The main family event of the year was, of course, the wedding, which took place outdoors on a beautiful summer afternoon in late August on Maggie’s parents’ farm about 100 miles north of Toronto. It was a simple, informal wedding and an opportunity for friends and relatives to gather. Dan and Maggie had asked Sam Gandy, who had been a close friend of the family since we moved to the Dillard University campus in 1957 and who thus knew Dan since he was a small child, to perform the ceremony. The choice of Sam Gandy was particularly fitting because Sam – while a Christian minister, now Dean of the School of Religion at Howard University has always had a very deep and active interest in Judaism and has shared our family’s concern in the broader issues of social justice and peace. Sam composed a very meaningful service for the ceremony rooted in ideas common to the Jewish and Christian heritage. Our rabbi, Daniel Kerman, participated in the ceremony. It was a very nice day. It was encouraging how a group of people, as diverse in their ethnic and religious backgrounds as this wedding party was, could come together in a rural Canadian setting to celebrate an inter-religious marriage.

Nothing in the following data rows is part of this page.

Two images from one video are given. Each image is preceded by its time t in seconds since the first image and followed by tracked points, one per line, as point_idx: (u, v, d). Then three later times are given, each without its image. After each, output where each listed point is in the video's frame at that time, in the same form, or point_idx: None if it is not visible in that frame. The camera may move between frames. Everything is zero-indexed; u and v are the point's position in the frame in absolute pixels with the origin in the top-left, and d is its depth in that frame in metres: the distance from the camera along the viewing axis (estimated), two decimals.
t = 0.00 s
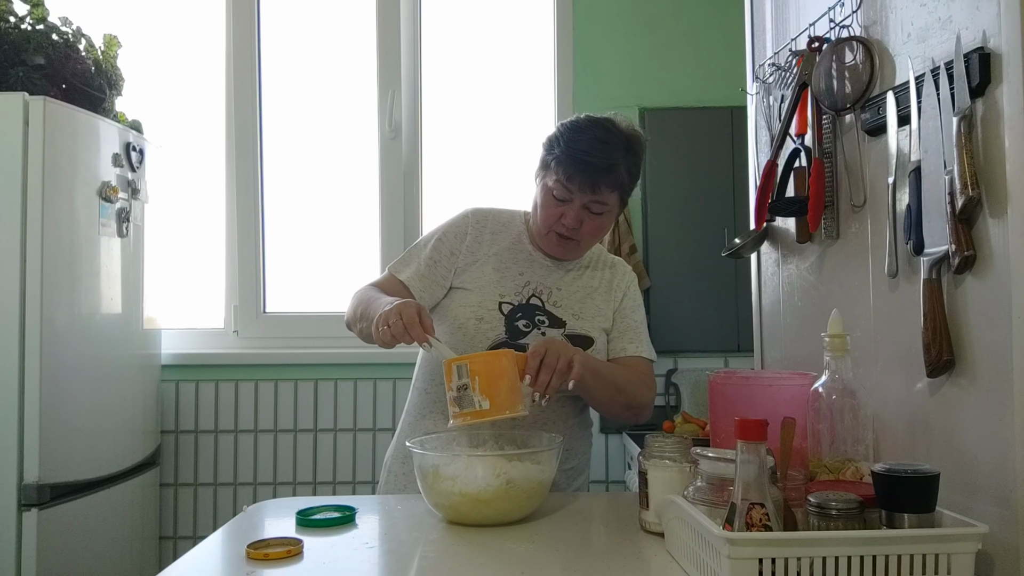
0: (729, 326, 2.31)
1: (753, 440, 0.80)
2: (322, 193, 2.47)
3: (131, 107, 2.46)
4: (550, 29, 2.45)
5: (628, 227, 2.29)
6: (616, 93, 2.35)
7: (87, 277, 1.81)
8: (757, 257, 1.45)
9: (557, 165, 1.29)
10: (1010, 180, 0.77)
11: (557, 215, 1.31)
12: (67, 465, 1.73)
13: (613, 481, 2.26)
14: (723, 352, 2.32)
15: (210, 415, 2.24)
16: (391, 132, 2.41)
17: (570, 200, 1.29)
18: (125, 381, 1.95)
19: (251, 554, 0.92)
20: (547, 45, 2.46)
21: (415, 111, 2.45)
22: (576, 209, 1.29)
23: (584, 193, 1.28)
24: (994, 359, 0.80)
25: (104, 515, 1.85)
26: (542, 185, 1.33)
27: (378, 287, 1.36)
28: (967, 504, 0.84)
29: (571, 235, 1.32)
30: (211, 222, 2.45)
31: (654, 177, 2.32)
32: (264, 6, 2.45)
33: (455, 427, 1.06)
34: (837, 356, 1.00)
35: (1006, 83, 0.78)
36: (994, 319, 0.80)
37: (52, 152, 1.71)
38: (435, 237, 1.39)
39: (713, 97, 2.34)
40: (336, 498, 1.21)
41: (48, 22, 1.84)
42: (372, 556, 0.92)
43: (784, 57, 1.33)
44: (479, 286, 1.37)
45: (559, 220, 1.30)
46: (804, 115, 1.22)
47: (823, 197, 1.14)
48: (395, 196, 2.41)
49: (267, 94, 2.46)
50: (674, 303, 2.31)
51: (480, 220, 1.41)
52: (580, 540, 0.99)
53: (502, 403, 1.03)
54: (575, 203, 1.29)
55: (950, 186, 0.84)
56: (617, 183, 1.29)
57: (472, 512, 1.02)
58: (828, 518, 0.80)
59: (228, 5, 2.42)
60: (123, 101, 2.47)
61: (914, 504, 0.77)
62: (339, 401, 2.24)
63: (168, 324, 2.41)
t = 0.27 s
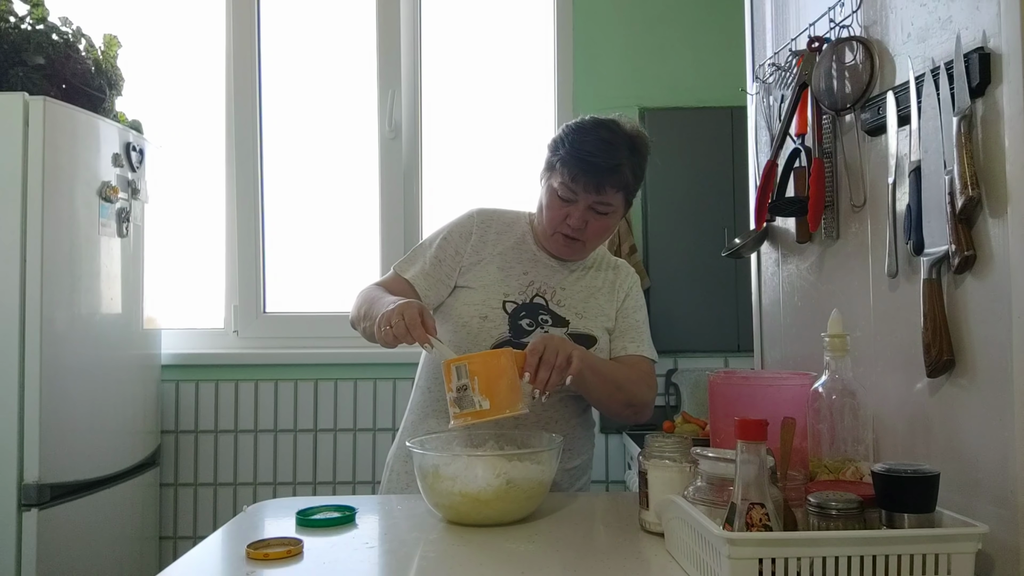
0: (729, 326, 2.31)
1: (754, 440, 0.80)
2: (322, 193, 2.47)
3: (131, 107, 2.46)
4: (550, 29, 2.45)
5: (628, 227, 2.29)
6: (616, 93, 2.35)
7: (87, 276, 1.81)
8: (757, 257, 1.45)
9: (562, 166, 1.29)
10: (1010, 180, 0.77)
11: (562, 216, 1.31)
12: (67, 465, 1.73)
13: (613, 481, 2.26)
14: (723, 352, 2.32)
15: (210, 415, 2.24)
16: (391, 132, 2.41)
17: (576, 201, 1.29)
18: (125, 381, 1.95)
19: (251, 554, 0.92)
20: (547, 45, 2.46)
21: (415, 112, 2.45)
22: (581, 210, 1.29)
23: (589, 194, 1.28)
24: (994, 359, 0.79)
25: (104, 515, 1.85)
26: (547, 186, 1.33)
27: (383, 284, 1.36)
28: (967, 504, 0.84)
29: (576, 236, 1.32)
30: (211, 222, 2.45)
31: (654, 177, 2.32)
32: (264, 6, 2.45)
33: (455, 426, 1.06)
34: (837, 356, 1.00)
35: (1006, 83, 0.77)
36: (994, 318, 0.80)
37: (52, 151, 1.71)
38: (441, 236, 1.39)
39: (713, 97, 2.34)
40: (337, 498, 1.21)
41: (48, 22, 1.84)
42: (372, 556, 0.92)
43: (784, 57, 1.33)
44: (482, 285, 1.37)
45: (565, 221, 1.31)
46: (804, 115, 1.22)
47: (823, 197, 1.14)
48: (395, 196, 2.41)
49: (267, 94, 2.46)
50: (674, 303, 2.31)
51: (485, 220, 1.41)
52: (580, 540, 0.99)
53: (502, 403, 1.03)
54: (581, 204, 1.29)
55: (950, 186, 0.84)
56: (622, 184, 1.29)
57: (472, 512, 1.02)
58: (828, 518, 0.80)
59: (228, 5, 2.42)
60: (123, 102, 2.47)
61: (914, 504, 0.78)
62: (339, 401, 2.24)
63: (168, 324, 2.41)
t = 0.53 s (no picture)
0: (729, 326, 2.31)
1: (754, 440, 0.80)
2: (322, 193, 2.47)
3: (131, 107, 2.46)
4: (550, 29, 2.45)
5: (628, 227, 2.29)
6: (616, 93, 2.35)
7: (87, 277, 1.81)
8: (757, 257, 1.45)
9: (566, 167, 1.29)
10: (1010, 180, 0.77)
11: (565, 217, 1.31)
12: (67, 465, 1.73)
13: (613, 481, 2.26)
14: (723, 352, 2.32)
15: (210, 415, 2.24)
16: (391, 132, 2.41)
17: (579, 201, 1.29)
18: (125, 381, 1.95)
19: (251, 554, 0.92)
20: (547, 44, 2.46)
21: (415, 111, 2.45)
22: (585, 211, 1.29)
23: (592, 194, 1.28)
24: (994, 359, 0.79)
25: (104, 515, 1.85)
26: (550, 186, 1.33)
27: (385, 283, 1.36)
28: (967, 504, 0.84)
29: (579, 236, 1.32)
30: (211, 222, 2.45)
31: (654, 177, 2.32)
32: (263, 6, 2.45)
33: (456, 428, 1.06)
34: (837, 356, 1.00)
35: (1006, 83, 0.77)
36: (994, 318, 0.80)
37: (52, 151, 1.71)
38: (444, 235, 1.39)
39: (713, 97, 2.34)
40: (337, 498, 1.21)
41: (48, 22, 1.84)
42: (372, 556, 0.93)
43: (784, 57, 1.33)
44: (484, 284, 1.37)
45: (568, 221, 1.31)
46: (804, 115, 1.22)
47: (823, 197, 1.14)
48: (395, 197, 2.41)
49: (267, 94, 2.46)
50: (674, 303, 2.31)
51: (488, 220, 1.41)
52: (581, 540, 0.99)
53: (503, 405, 1.03)
54: (584, 204, 1.29)
55: (950, 186, 0.84)
56: (625, 184, 1.29)
57: (472, 512, 1.02)
58: (828, 518, 0.80)
59: (228, 5, 2.42)
60: (123, 102, 2.47)
61: (914, 504, 0.78)
62: (339, 401, 2.24)
63: (168, 324, 2.41)
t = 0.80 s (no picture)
0: (729, 326, 2.31)
1: (754, 440, 0.80)
2: (322, 193, 2.47)
3: (131, 107, 2.46)
4: (550, 29, 2.45)
5: (628, 227, 2.29)
6: (616, 93, 2.35)
7: (87, 277, 1.81)
8: (757, 257, 1.44)
9: (565, 167, 1.29)
10: (1010, 181, 0.77)
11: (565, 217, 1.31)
12: (67, 465, 1.73)
13: (613, 481, 2.26)
14: (723, 352, 2.32)
15: (210, 415, 2.24)
16: (391, 132, 2.41)
17: (579, 201, 1.29)
18: (125, 381, 1.95)
19: (251, 554, 0.92)
20: (547, 44, 2.46)
21: (415, 111, 2.45)
22: (585, 210, 1.29)
23: (593, 194, 1.28)
24: (994, 359, 0.79)
25: (104, 515, 1.85)
26: (550, 186, 1.33)
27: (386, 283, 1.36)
28: (967, 504, 0.84)
29: (579, 236, 1.32)
30: (211, 222, 2.45)
31: (654, 177, 2.32)
32: (263, 6, 2.45)
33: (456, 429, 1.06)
34: (837, 356, 1.00)
35: (1006, 83, 0.77)
36: (993, 318, 0.80)
37: (52, 151, 1.70)
38: (444, 235, 1.39)
39: (713, 97, 2.34)
40: (337, 498, 1.21)
41: (48, 22, 1.84)
42: (372, 556, 0.93)
43: (784, 57, 1.33)
44: (484, 284, 1.37)
45: (568, 221, 1.31)
46: (805, 115, 1.22)
47: (823, 197, 1.14)
48: (395, 197, 2.41)
49: (267, 94, 2.46)
50: (674, 303, 2.31)
51: (488, 220, 1.41)
52: (581, 540, 0.99)
53: (504, 406, 1.04)
54: (584, 204, 1.29)
55: (950, 186, 0.84)
56: (625, 183, 1.29)
57: (472, 512, 1.02)
58: (828, 518, 0.80)
59: (228, 5, 2.42)
60: (123, 102, 2.47)
61: (914, 504, 0.78)
62: (339, 401, 2.24)
63: (168, 324, 2.41)
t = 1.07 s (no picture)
0: (729, 325, 2.31)
1: (753, 440, 0.80)
2: (322, 193, 2.47)
3: (131, 107, 2.46)
4: (550, 29, 2.45)
5: (628, 227, 2.29)
6: (616, 93, 2.35)
7: (87, 277, 1.81)
8: (757, 257, 1.44)
9: (565, 167, 1.29)
10: (1010, 181, 0.77)
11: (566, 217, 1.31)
12: (67, 465, 1.73)
13: (613, 482, 2.26)
14: (723, 352, 2.32)
15: (210, 415, 2.24)
16: (391, 132, 2.41)
17: (580, 200, 1.29)
18: (125, 381, 1.95)
19: (251, 554, 0.92)
20: (547, 44, 2.46)
21: (415, 111, 2.45)
22: (585, 210, 1.29)
23: (593, 193, 1.28)
24: (994, 359, 0.80)
25: (103, 515, 1.85)
26: (549, 187, 1.33)
27: (384, 283, 1.35)
28: (967, 504, 0.84)
29: (581, 236, 1.32)
30: (211, 222, 2.45)
31: (654, 177, 2.32)
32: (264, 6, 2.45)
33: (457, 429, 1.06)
34: (837, 356, 1.00)
35: (1006, 83, 0.77)
36: (993, 318, 0.80)
37: (52, 151, 1.71)
38: (444, 235, 1.39)
39: (713, 97, 2.34)
40: (336, 498, 1.21)
41: (48, 22, 1.84)
42: (372, 556, 0.93)
43: (784, 57, 1.33)
44: (483, 284, 1.37)
45: (569, 221, 1.31)
46: (805, 115, 1.22)
47: (823, 197, 1.14)
48: (395, 197, 2.41)
49: (267, 94, 2.46)
50: (674, 303, 2.31)
51: (488, 220, 1.41)
52: (581, 540, 0.99)
53: (504, 406, 1.03)
54: (585, 203, 1.29)
55: (950, 186, 0.84)
56: (625, 182, 1.30)
57: (472, 512, 1.02)
58: (828, 518, 0.80)
59: (228, 5, 2.42)
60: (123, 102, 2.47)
61: (914, 504, 0.78)
62: (339, 401, 2.24)
63: (168, 324, 2.41)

Even with Jeremy and Danny gone, our house was by no means empty. During the spring and summer we had a steady stream of friends visiting, mostly from Germany. My father spent a part of the summer here after a cataract operation performed in Buffalo. He has not been in the best of health this year and since last February, when he was briefly hospitalized, has virtually had to give up his work. He is still living in Richmond but is now seriously considering moving to Buffalo after the winter.

This letter turned out longer and chattier than originally intended. We look forward to hearing from you and wish you all the best for the Holiday Season and the New Year.